Studenti e amici ricordano il giurista ucciso dalle Br

Agli studenti arriva il messaggio di Marina Orlandi, vedova di Marco Biagi: «Cari ragazzi, desidero che sappiate che la professionalità del gruppo guidato dal dottor Rizzi mi ha aiutato a superare giorni terribili». A leggerlo è Vittorio Rizzi, oggi capo della squadra mobile di Milano, inviato nel 2002 a Bologna per scoprire chi aveva ucciso il professore. Il racconto di quell’indagine è diventato un libro («Codice 955») scritto da Maurizio Dianese che ieri, insieme a Rizzi, è stato invitato alla Bocconi dagli studenti della rete Lilliput per ricordare Marco Biagi. I primi a prendere la parola sono due docenti di diritto del lavoro. «Conoscevo Marco dal ’76, era cattolico, si iscrisse al Psi ed è sempre stato convinto delle necessità di innovare il mercato del lavoro» racconta a una ventina di ragazzi Stefano Liebman. Ricorda della collaborazione di Biagi con i ministri Treu, Bassolino e poi con Maroni, della stesura della legge che oggi porta il suo nome. «È stato travolto dalla radicalizzazione dello scontro politico» è il rammarico di Liebman. «Il suo non era un lavoro ideologico, voleva solo risolvere dei problemi» aggiunge Maurizio Del Conte. I due docenti, e altri amici del professore, si ritroveranno a pranzo con Marina Orlandi.

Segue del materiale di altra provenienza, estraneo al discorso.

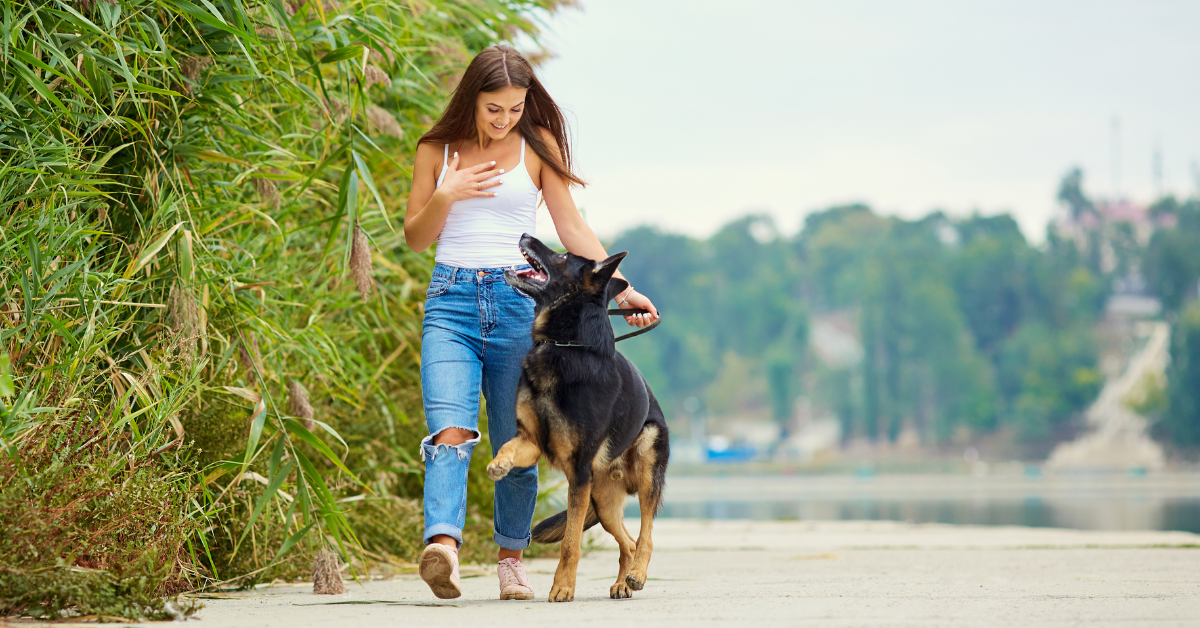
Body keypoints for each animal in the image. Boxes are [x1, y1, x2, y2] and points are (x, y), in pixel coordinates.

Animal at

Nell’aula, la parola passa a Dianese e Rizzi che raccontano agli studenti come «è stato possibile trovare un gruppo di terroristi sconosciuti e dalla vita in apparenza normale partendo dal nulla». Una corsa contro il tempo cercando di dare un senso a milioni di piccole tracce, come il numero di telefonino che finiva per 955 e che portò alla Lioce.